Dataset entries
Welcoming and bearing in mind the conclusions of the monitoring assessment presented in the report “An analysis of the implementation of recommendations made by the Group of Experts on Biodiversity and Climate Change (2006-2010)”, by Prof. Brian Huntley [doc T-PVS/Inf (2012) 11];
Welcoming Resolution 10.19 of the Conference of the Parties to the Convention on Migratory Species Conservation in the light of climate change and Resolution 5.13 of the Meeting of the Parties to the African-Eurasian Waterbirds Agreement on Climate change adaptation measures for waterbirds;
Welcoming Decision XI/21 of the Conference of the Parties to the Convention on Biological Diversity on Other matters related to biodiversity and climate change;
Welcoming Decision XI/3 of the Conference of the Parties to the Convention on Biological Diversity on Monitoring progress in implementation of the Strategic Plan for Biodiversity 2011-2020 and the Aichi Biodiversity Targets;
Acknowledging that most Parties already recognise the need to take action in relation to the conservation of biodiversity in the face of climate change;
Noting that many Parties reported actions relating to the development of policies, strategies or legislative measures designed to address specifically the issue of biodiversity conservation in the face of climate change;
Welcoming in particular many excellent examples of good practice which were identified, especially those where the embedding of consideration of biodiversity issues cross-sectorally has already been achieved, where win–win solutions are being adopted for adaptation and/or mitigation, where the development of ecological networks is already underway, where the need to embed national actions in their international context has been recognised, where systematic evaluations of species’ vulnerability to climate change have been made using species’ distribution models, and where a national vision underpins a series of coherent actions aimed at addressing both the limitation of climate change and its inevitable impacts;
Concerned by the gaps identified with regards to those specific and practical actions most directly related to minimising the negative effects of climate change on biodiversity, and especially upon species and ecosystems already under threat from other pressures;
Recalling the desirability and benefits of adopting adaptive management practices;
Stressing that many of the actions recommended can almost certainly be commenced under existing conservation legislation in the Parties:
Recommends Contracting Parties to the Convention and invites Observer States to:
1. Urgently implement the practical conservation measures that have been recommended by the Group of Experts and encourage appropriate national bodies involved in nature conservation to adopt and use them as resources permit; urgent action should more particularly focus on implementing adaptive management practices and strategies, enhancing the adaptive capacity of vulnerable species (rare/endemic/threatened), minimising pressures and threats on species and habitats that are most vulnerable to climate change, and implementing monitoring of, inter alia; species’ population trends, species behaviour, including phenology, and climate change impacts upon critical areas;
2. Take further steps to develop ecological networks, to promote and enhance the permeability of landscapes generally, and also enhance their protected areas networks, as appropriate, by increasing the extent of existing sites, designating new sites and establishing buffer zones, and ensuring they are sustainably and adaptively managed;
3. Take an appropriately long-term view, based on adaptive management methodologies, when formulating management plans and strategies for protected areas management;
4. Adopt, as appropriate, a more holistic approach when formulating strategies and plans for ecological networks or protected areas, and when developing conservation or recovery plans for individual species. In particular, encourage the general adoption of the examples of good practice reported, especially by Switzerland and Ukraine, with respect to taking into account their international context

• _Problem to solve_
Please copy out the records exactly as they appear.

• _Answer box_
Welcoming and bearing in mind the conclusions of the monitoring assessment presented in the report “An analysis of the implementation of recommendations made by the Group of Experts on Biodiversity and Climate Change (2006-2010)”, by Prof. Brian Huntley [doc T-PVS/Inf (2012) 11];
Welcoming Resolution 10.19 of the Conference of the Parties to the Convention on Migratory Species Conservation in the light of climate change and Resolution 5.13 of the Meeting of the Parties to the African-Eurasian Waterbirds Agreement on Climate change adaptation measures for waterbirds;
Welcoming Decision XI/21 of the Conference of the Parties to the Convention on Biological Diversity on Other matters related to biodiversity and climate change;
Welcoming Decision XI/3 of the Conference of the Parties to the Convention on Biological Diversity on Monitoring progress in implementation of the Strategic Plan for Biodiversity 2011-2020 and the Aichi Biodiversity Targets;
Acknowledging that most Parties already recognise the need to take action in relation to the conservation of biodiversity in the face of climate change;
Noting that many Parties reported actions relating to the development of policies, strategies or legislative measures designed to address specifically the issue of biodiversity conservation in the face of climate change;
Welcoming in particular many excellent examples of good practice which were identified, especially those where the embedding of consideration of biodiversity issues cross-sectorally has already been achieved, where win–win solutions are being adopted for adaptation and/or mitigation, where the development of ecological networks is already underway, where the need to embed national actions in their international context has been recognised, where systematic evaluations of species’ vulnerability to climate change have been made using species’ distribution models, and where a national vision underpins a series of coherent actions aimed at addressing both the limitation of climate change and its inevitable impacts;
Concerned by the gaps identified with regards to those specific and practical actions most directly related to minimising the negative effects of climate change on biodiversity, and especially upon species and ecosystems already under threat from other pressures;
Recalling the desirability and benefits of adopting adaptive management practices;
Stressing that many of the actions recommended can almost certainly be commenced under existing conservation legislation in the Parties:
Recommends Contracting Parties to the Convention and invites Observer States to:
1. Urgently implement the practical conservation measures that have been recommended by the Group of Experts and encourage appropriate national bodies involved in nature conservation to adopt and use them as resources permit; urgent action should more particularly focus on implementing adaptive management practices and strategies, enhancing the adaptive capacity of vulnerable species (rare/endemic/threatened), minimising pressures and threats on species and habitats that are most vulnerable to climate change, and implementing monitoring of, inter alia; species’ population trends, species behaviour, including phenology, and climate change impacts upon critical areas;
2. Take further steps to develop ecological networks, to promote and enhance the permeability of landscapes generally, and also enhance their protected areas networks, as appropriate, by increasing the extent of existing sites, designating new sites and establishing buffer zones, and ensuring they are sustainably and adaptively managed;
3. Take an appropriately long-term view, based on adaptive management methodologies, when formulating management plans and strategies for protected areas management;
4. Adopt, as appropriate, a more holistic approach when formulating strategies and plans for ecological networks or protected areas, and when developing conservation or recovery plans for individual species. In particular, encourage the general adoption of the examples of good practice reported, especially by Switzerland and Ukraine, with respect to taking into account their international context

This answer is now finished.